Elza Soares: documentário de último show é registro de reparação histórica
O documentário musical "Elza Ao Vivo no Municipal" (disponível na HBO Max), que traz imagens do show gravado pela artista em São Paulo dois dias antes de morrer, em janeiro de 2022, é o registro de uma reparação histórica. A cantora, que no passado foi vetada de uma apresentação no local, retorna pela porta da frente e ocupa um dos espaços mais elitizados do século 20.
No primeiro ato, a artista faz uma das interpretações mais comoventes de "Meu Guri" (Chico Buarque).
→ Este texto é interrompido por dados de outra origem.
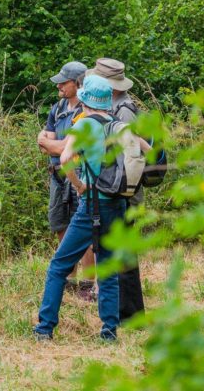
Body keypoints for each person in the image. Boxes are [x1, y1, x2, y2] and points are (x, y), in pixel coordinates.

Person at [34, 74, 127, 342]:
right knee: (107, 267)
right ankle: (109, 331)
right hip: (117, 203)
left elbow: (65, 159)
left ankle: (45, 328)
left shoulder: (84, 125)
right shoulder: (116, 125)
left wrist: (78, 185)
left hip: (92, 204)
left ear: (85, 100)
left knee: (59, 265)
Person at [88, 57, 145, 322]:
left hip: (124, 192)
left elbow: (133, 157)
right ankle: (127, 310)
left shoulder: (123, 112)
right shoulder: (119, 106)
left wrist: (121, 191)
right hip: (121, 189)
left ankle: (128, 313)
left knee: (123, 254)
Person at [36, 61, 96, 300]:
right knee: (60, 225)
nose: (59, 85)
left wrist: (54, 146)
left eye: (64, 82)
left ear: (77, 83)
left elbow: (58, 145)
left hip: (80, 175)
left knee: (85, 228)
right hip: (57, 176)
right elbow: (47, 143)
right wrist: (55, 146)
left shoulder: (87, 110)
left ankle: (87, 283)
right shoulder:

Enquanto canta o nascimento do "rebento" que já "foi nascendo com cara de fome", fica inevitável não pensar na mulher que perdeu os dois primeiros filhos à fome.
Entretanto, se de alguma forma a primeira canção faz o público entrar em contato com algumas das dores mais íntimas da artista, de outra ela também abre uma narrativa que ajuda a contar as diferentes fases da trajetória da cantora.
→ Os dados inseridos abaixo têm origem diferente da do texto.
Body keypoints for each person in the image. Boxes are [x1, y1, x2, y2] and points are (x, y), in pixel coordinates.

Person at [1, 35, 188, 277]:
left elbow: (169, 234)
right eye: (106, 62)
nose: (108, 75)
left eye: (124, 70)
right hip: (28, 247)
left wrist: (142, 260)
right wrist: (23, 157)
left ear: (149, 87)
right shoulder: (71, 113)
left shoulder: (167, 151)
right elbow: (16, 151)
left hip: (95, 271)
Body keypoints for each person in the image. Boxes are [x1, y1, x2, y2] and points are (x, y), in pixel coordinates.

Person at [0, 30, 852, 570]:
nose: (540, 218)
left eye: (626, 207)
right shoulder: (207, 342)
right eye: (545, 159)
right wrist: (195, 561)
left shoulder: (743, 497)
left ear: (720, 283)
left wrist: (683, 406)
Elza, que carregava 17 pinos na coluna e uma coletânea de dores e alegrias da mulher preta, foi "Dura na Queda" — em referência à canção oferecida a ela por Chico Buarque e que abre o álbum "Do Cóccix Até O Pescoço" (2002).
A interpretação da música vem na sequência de uma fala do próprio Chico. "Elza desatinou. Viu chegar quarta-feira, acabar brincadeira, bandeiras se desmanchando. Elza ainda está sambando", canta o músico, em um dos trechos mostrados na produção.
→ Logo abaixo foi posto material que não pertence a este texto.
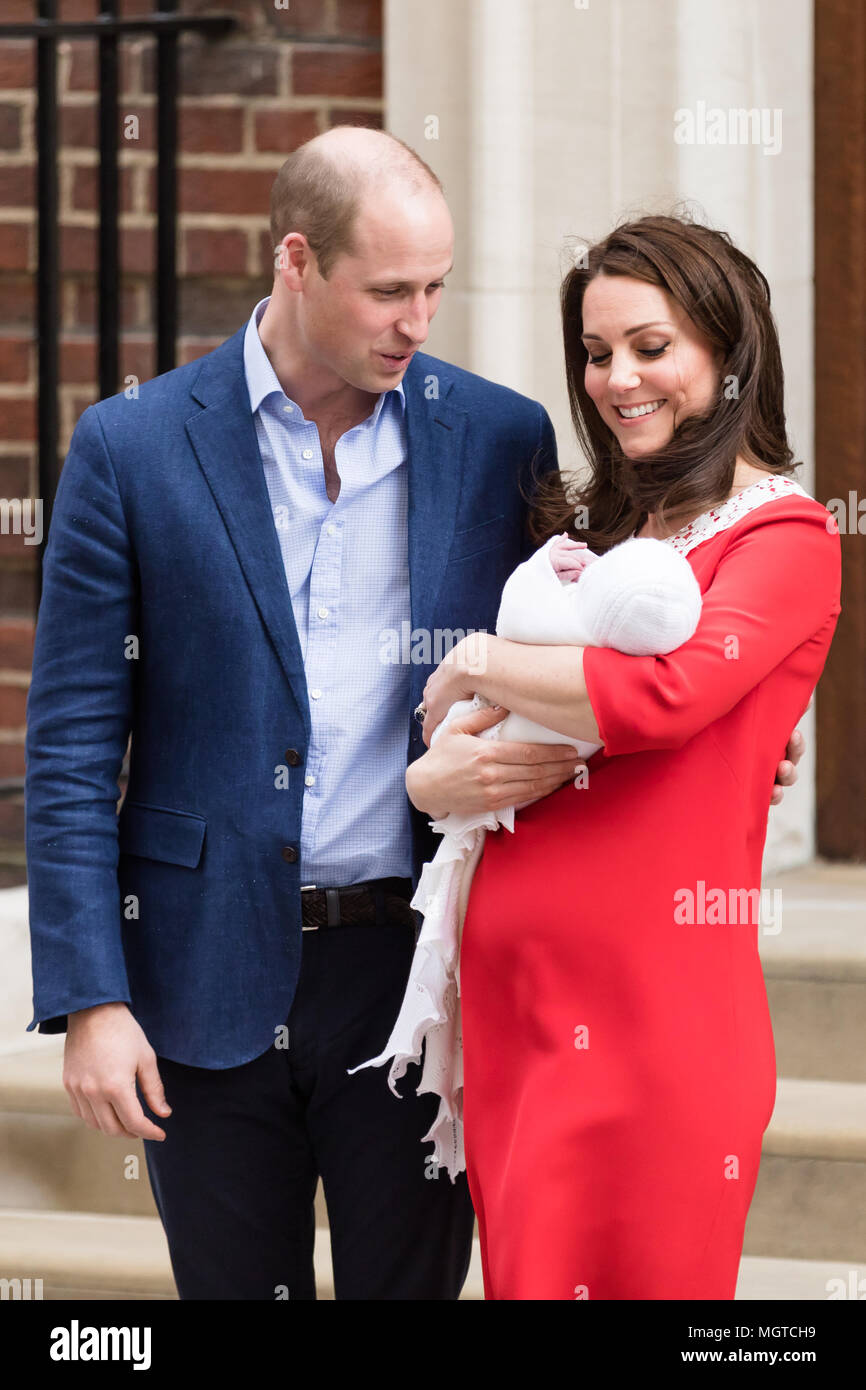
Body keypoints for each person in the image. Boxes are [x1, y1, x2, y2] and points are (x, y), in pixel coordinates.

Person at [23, 127, 803, 1300]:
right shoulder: (132, 447)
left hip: (420, 980)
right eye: (389, 290)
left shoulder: (495, 438)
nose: (418, 320)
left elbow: (588, 652)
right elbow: (73, 746)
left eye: (436, 287)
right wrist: (90, 996)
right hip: (201, 976)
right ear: (297, 263)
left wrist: (744, 742)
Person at [408, 214, 840, 1300]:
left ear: (729, 354)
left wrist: (478, 659)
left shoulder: (784, 538)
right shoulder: (599, 533)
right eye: (595, 354)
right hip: (518, 1008)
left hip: (655, 1028)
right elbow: (497, 726)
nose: (614, 379)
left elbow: (666, 695)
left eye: (650, 347)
O documentário é o retrato de uma Elza que "continuou sambando", apesar das mazelas que enfrentou, e que fez da própria história matéria-prima para ressignificar tragédias, atualizar o discurso e se transforma em uma das principais vozes da juventude — tudo isso quando a expectativa de muitos era pela aposentadoria dela.
Uma série de depoimentos inéditos de artistas como Caetano Veloso, Chico Buarque, Lázaro Ramos, Alcione, Paulo Gustavo (1978-2021) e Rita Lee (1947-2023) também ajudam a ilustrar o impacto da artista no cenário musical brasileiro. Em um dos trechos mais bonitos, Alcione faz uma declaração de amor e reconhecimento à cantora.
"Eu aprendi a cantar samba ouvindo Elza Soares. E depois, assistindo à Elza Soares, comecei a querer me vestir como Elza Soares. O meu primeiro vestido para um show foi todo de franjão, que ela tinha, e eu queria fazer parecido com ela. Realmente é bom querer se parecer com a maior cantora de samba de todos os tempos. E cantora de tudo. Elza tem essa preciosidade na voz. Ela pode tudo", diz Alcione.
'Mulher do Fim do Mundo'
"Elza Ao Vivo no Municipal" já nasce como um dos registros mais importantes da carreira e da vida de Elza. Ele documenta o fechamento simbólico de uma carreira que transitou por diferentes estilos, gêneros e fases. De alguma forma, que racionalidade alguma é capaz de explicar, Elza sabia que aquela seria a última vez que subiria ao palco.
A mulher, que em 2015 havia prometido "cantar até o fim", repassa a própria trajetória durante a gravação do último show — gravado dois dias antes de morrer —, e convida o público a ocupar o Theatro Municipal. A mesma que ao longo de toda uma existência deu voz à diversidade.
A interpretação de "Mulher do Fim do Mundo" fecha a produção. A canção, que também dá nome ao álbum aclamado pela crítica e vencedor do Grammy Latino, é a materialização do desejo de ocupar o palco até o fim. A "pele preta" e a "voz" do milênio por um momento deixam as dores na "chuva de confetes" e conhecem a eternidade que só a arte pode proporcionar.